The New York Times got even more moralistic, warning women that success wasn’t assured and contrasting the energetic young Cleveland woman with a woman less lucky.
Female assumptions of men’s clothes. New York Times [New York, New York] 3 July 1870; p. 3.
Female assumptions of men’s clothes in order to earn the reward of masculine work, are not attended with uniformly good fortune. The Pleasantville Gaslight tells a romantic story of the daughter of a bankrupt merchant of Syracuse, N. Y., who, in 1866, when misfortune overtook her parents, started for the Venango oil region, and donning male attire, began, under the euphonious pseudonym of Billy McGee, the career of a driller, from which she gradually obtained working interests in sundry wells, and at the end of two years retired with a fortune of $13,000, which enabled her to support her parents in comfort. A less fortunate heroine was brought before the Mayor of Richmond the other day. This lady was a native of Virginia, and had come from Washington in search of employment as a seamstress. Unable to obtain this, she assumed the appropriate garb and found employment as a journeyman tailor. After some time her sex was suspected, and being convicted on her own avowal, she was brought before the Mayor. Her conduct had been most exemplary; and, as her case excited much compassion, she was leniently dealt with.

## Information shown
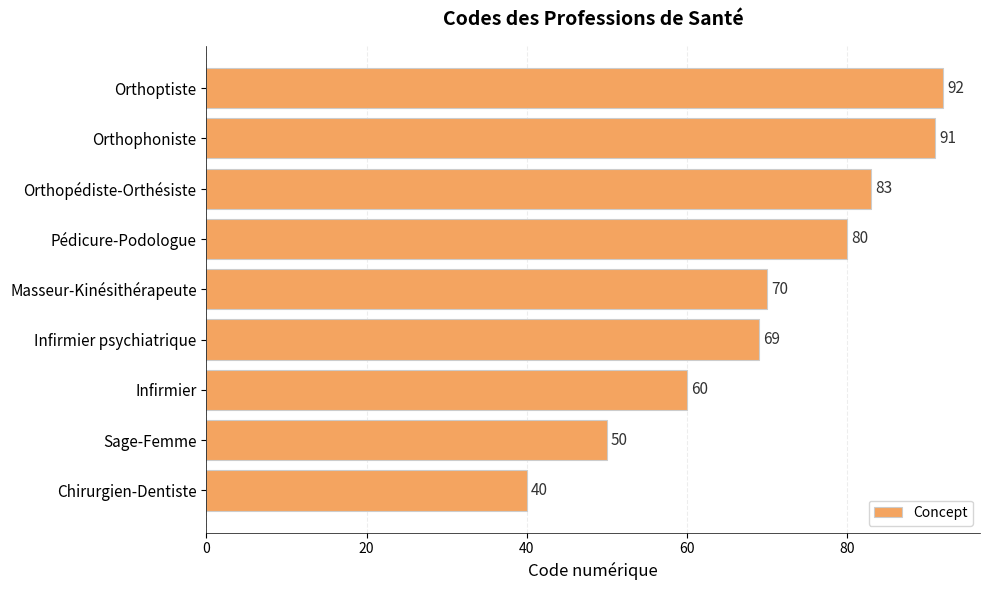

The chart shows a value of 83 at Orthopédiste-Orthésiste. True or false?

True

## Assigned task
Write what comes next in the passage about women who wore men's clothes to find work, starting after its final sentence.

## Answer
Was either story anything other than fiction? I haven’t found anything in a newspaper about a seamstress turned tailor being arrested in Richmond, Virginia, in 1870. Surely the New York Times seemed to feel that young women needed to know that, yes, a woman working as a man might have good fortune, but it was just as likely that she wouldn’t. So they shouldn’t assume that assuming men’s clothing would solve any of their problems.